INSTRUCTIONS TO FOLLOW:
Select every line below that contains the word "Casinos", and copy each one in full.

RECORDS SUPPLIED:
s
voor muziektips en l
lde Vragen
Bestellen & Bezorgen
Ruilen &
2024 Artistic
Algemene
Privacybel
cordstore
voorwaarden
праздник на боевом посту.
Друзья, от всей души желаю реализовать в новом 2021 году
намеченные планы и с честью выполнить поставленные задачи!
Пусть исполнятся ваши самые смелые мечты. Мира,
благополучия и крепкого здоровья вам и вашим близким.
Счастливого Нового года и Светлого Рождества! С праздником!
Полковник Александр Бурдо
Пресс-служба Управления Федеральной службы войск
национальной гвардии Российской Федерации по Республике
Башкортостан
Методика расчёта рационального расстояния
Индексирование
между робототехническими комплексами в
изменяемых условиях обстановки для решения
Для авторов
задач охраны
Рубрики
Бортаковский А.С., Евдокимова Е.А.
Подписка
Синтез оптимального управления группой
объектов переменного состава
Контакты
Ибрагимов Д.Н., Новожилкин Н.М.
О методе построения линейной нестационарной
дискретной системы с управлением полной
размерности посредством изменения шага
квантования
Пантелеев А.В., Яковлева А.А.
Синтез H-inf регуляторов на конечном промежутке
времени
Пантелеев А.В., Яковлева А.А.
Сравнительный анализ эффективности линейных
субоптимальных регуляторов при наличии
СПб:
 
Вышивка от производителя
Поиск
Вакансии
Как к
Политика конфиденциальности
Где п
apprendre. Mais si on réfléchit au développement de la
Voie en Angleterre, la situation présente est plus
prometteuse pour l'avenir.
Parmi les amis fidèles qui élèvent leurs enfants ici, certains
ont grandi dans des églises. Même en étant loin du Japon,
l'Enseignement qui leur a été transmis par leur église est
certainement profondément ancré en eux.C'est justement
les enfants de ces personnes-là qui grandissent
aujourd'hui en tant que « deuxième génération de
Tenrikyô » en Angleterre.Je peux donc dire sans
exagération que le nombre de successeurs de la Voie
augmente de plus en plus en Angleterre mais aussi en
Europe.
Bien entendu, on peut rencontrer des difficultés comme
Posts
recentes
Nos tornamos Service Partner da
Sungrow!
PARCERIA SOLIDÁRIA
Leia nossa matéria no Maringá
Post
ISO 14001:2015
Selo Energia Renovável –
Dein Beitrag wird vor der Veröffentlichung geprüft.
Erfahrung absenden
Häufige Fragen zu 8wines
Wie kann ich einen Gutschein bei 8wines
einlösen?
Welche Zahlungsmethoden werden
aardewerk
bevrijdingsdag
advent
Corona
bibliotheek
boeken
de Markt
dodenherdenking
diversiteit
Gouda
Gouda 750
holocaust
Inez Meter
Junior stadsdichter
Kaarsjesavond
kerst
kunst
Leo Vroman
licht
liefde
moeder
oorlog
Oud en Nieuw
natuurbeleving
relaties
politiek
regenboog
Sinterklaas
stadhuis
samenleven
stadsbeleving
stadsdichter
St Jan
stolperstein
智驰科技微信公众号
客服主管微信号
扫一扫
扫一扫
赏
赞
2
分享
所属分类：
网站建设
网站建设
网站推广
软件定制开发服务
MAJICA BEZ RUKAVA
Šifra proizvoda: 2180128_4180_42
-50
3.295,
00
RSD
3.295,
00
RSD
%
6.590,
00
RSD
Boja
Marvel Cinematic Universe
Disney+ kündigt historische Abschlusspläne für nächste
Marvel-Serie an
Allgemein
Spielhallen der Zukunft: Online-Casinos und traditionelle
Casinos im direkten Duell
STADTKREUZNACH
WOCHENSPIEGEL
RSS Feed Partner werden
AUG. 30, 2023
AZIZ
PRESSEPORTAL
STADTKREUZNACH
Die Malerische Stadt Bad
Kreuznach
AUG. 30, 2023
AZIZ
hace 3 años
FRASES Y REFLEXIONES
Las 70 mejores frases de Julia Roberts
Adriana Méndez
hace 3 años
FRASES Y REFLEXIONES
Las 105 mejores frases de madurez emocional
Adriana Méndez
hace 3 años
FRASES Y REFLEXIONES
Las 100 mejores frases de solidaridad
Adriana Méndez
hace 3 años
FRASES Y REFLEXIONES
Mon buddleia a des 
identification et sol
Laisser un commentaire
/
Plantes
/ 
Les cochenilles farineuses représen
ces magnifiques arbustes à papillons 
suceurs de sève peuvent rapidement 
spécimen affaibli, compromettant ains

RESULT OF THIS EXERCISE:
Spielhallen der Zukunft: Online-Casinos und traditionelle
Casinos im direkten Duell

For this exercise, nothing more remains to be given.